Weinberge um Pleisweiler Pleisweiler
Einhändig versuchte ich meine Motive abzulichten, fand Kürbisse in einem großen Schlangenbaum hängend, Walnüsse, die noch trocknen müssen - ich bevorzuge zum Essen die vom Vorjahr. Unterwegs kam es zu einem Plausch, Kurgäste aus dem Ruhrgebiet meinten, sie würden die restlichen Nüsse vom Vorjahr immer den Vögeln geben - tja, gerade erst dann sind sie aromatisch und wohlschmeckend!
Und überall liegen kleine grüne Igelkugeln am Boden, die Keschde fallen von den Bäumen. Fallobst und Trester erzeugen ein eigenes Aroma.
Fallobst Keschde
Ich hoffe, dass wir nach dem feuchtkühlen September mit einem goldenen Oktober bekommen. Heute war das ja ein guter Start. Und heute kam auch der Plakatentwurf vom Verlag für meine Buchvorstellung am 25. Oktober.

Saturday, December 29, 2007

grau... Gedanken zur Neujahrsböllerei


Am Mittag schien die Sonne an blauem Himmel. Leider trübte es sich dann schnell ein, nun ists wieder grau hier. Den Eichhörnchen im Park habe ich Walnüsse gebracht, die ich nicht schaffe zu knacken... ich denke, sie sind dafür ausgerüstet.

Ja und die Tage werden tatsächlich schon etwas länger, das läßt hoffen.

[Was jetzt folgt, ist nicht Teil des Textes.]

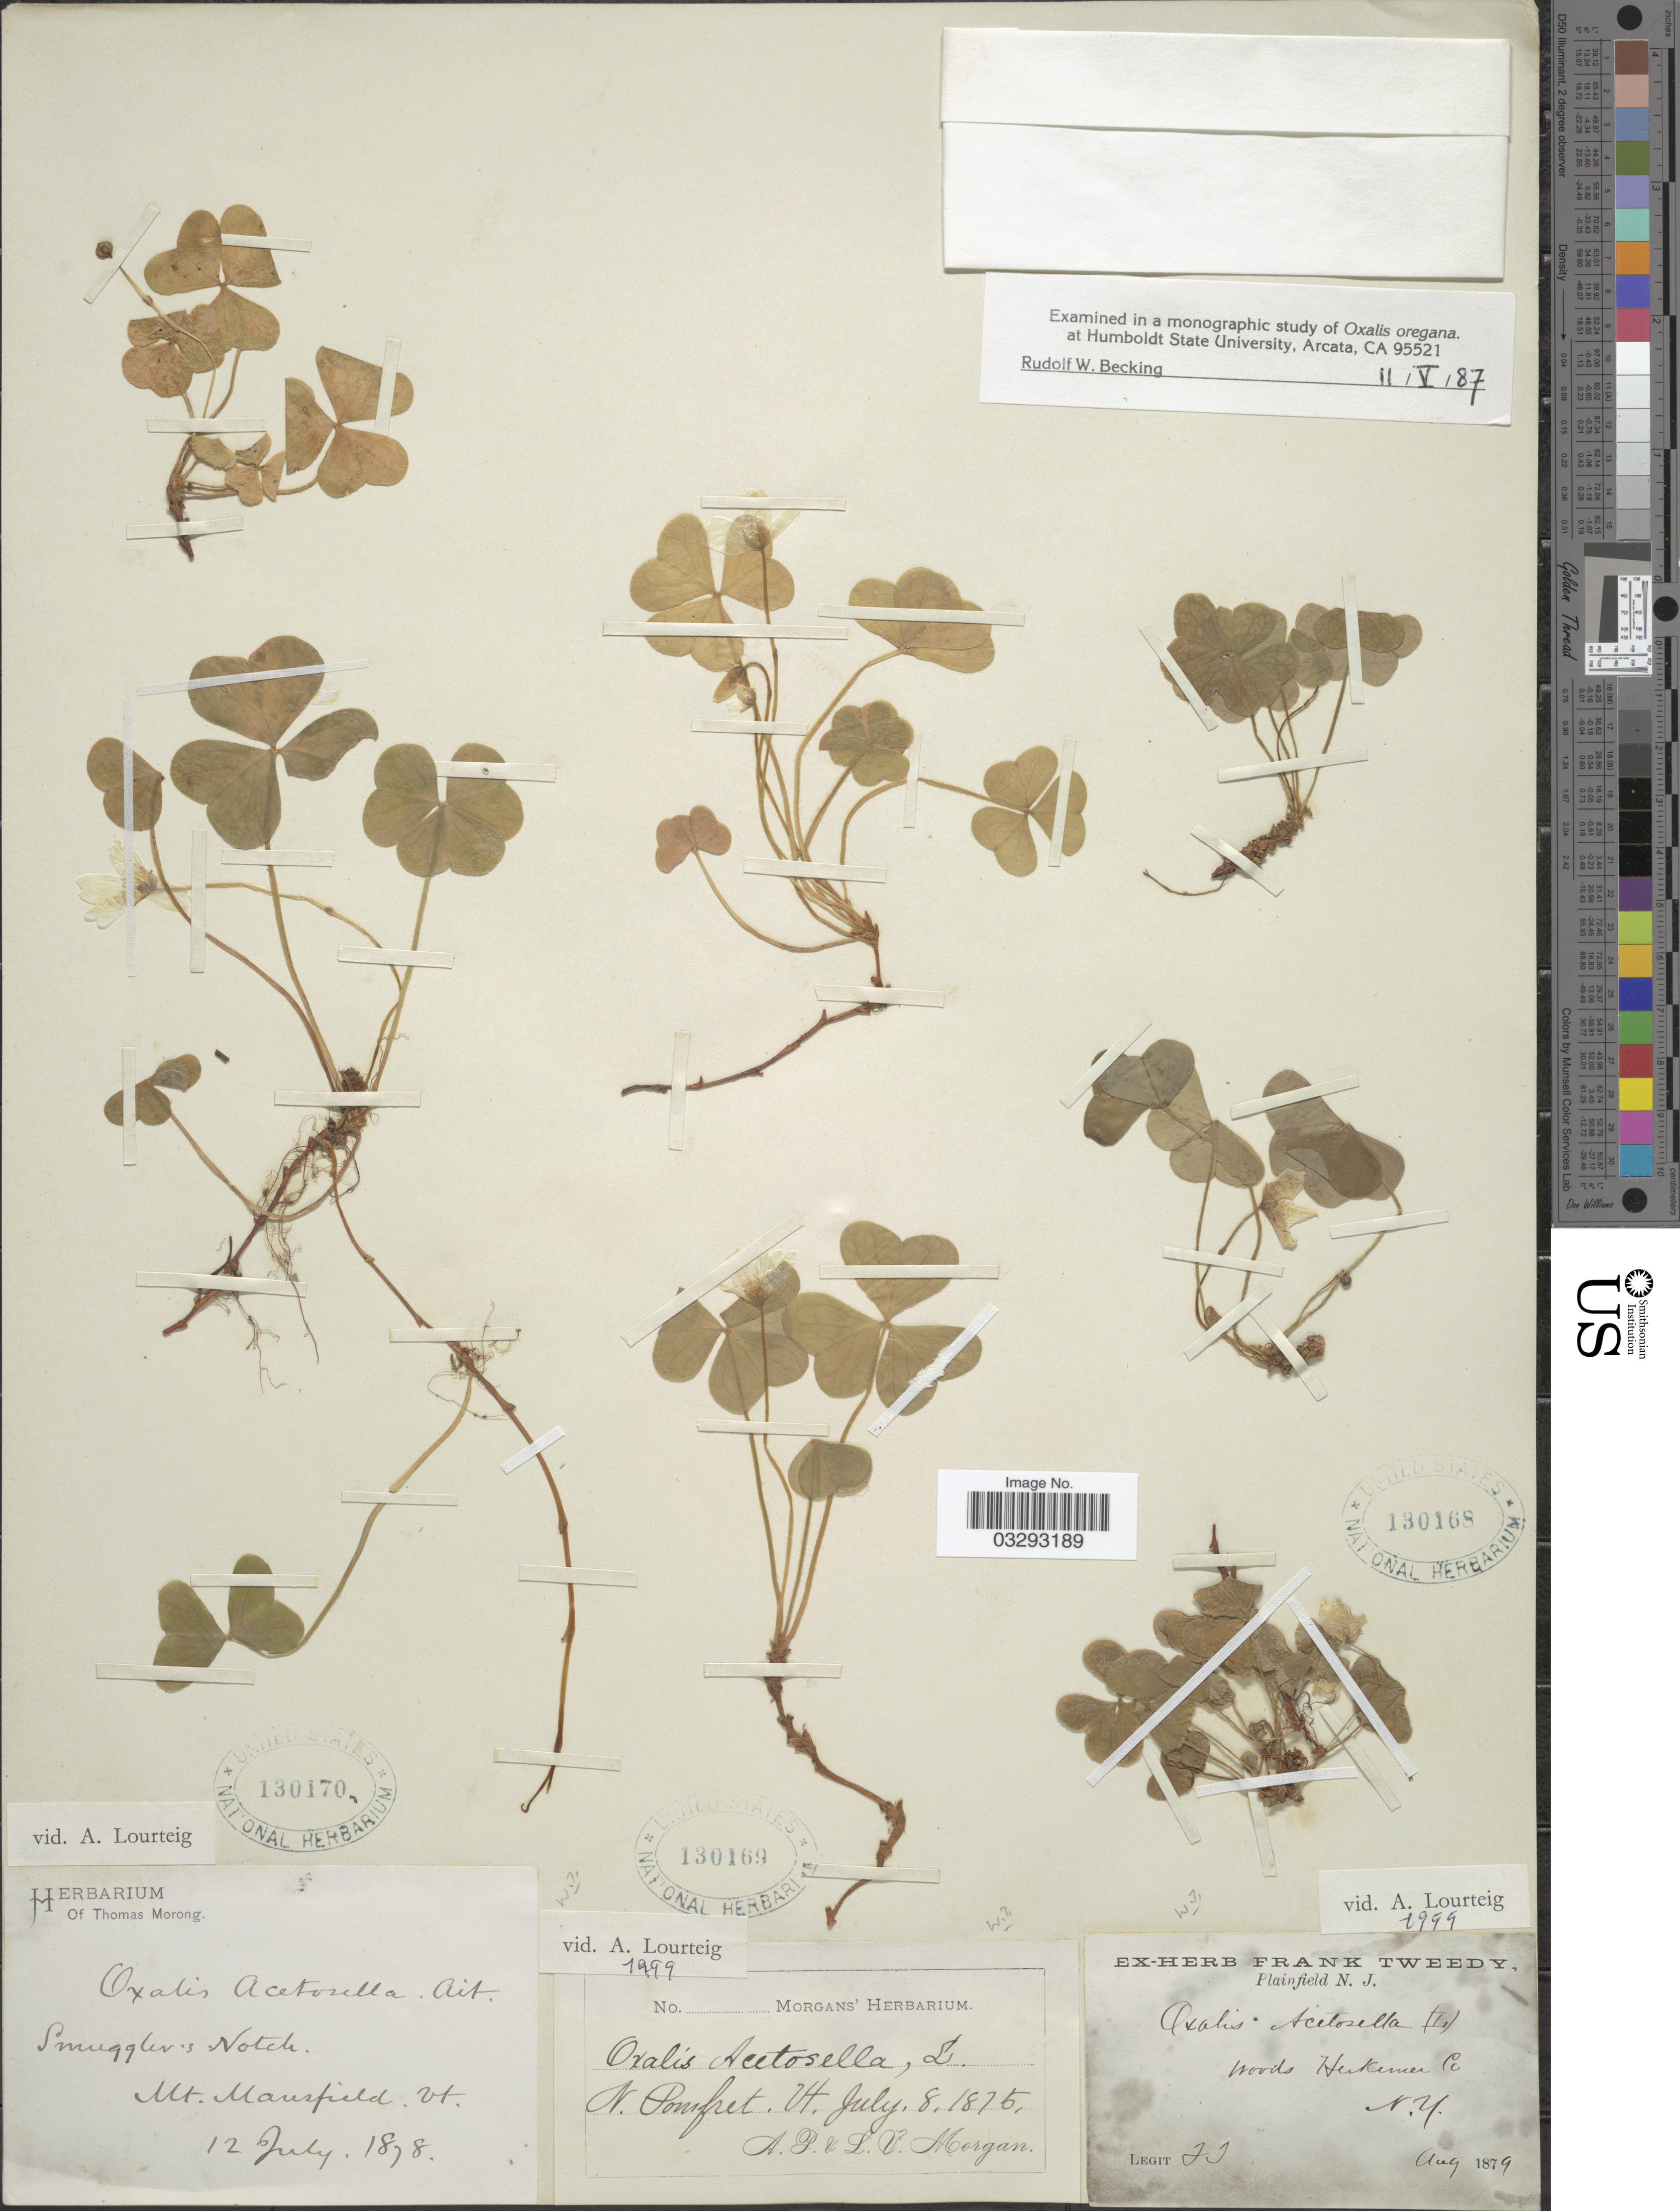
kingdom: Plantae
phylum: Tracheophyta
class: Magnoliopsida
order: Oxalidales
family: Oxalidaceae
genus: Oxalis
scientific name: Oxalis acetosella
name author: L.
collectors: F. Tweedy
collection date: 1879-08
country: United States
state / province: New York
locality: Woods Herkimer Co.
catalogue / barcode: US 130168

Das Foto ist kein schwarz-weiß-Bild... es sieht hier einfach oft so aus!

Ja, ich finde es auch erstaunlich, dass man erst jetzt darauf kommt, wie sich die se irrinnige Knallerei an Silvester auf die Luft und damit auf die Umwelt auswirkt! Wenn ich nur an die Milleniumsfeier in Berlin denke... die Luft war schon den ganzen Tag über feucht, heftig geknallt wurde dort schon seit dem Nachmittag, fast ohne Unterbrechung. Bis die richtige Feier begann, hatte der Feinstaub die Luft so dicht gemacht, dass man kaum noch was sehen konnte und um Mitternacht konnte man die Böller des offiziellen Feuerwerks nur noch hören, sehen konnte man nix davon! Das war sehr bedauerlich! In jener Nacht kam dann noch dichter Nebel hinzu, auf der Rückfahrt auf der Autobahn konnte man seine Hand nicht vor den Augen erkennen, Schilder erahnte man erst, wenn man schon fast daran vorbei war... was habe ich Stoßgebete losgeschickt und nach der Rückkehr sofort eine Kerze angezündet!

Warum wird all das Geld, was da so verböllert wird, nicht in einen Pool gegeben und davon pro Stadtteil ein richtiges und gesichertes Feuerwerk veranstaltet? Das sieht viel schöner aus und wetten, das kostet weniger! Die Straßen und Gärten sind dann auch nicht von den Überbleibseln vermüllt! Auch gibt es nicht wenige Menschen, denen das laute Geknalle Angst macht... alleine schon die Knallfrösche! An einem Silvesterball verirrte sich vor vielen Jahren solch ein Teil unter mein langes Ballkleid... die Strümpfe waren Müll und ich hatte einen Schock. Nein, ich fand das nicht lustig!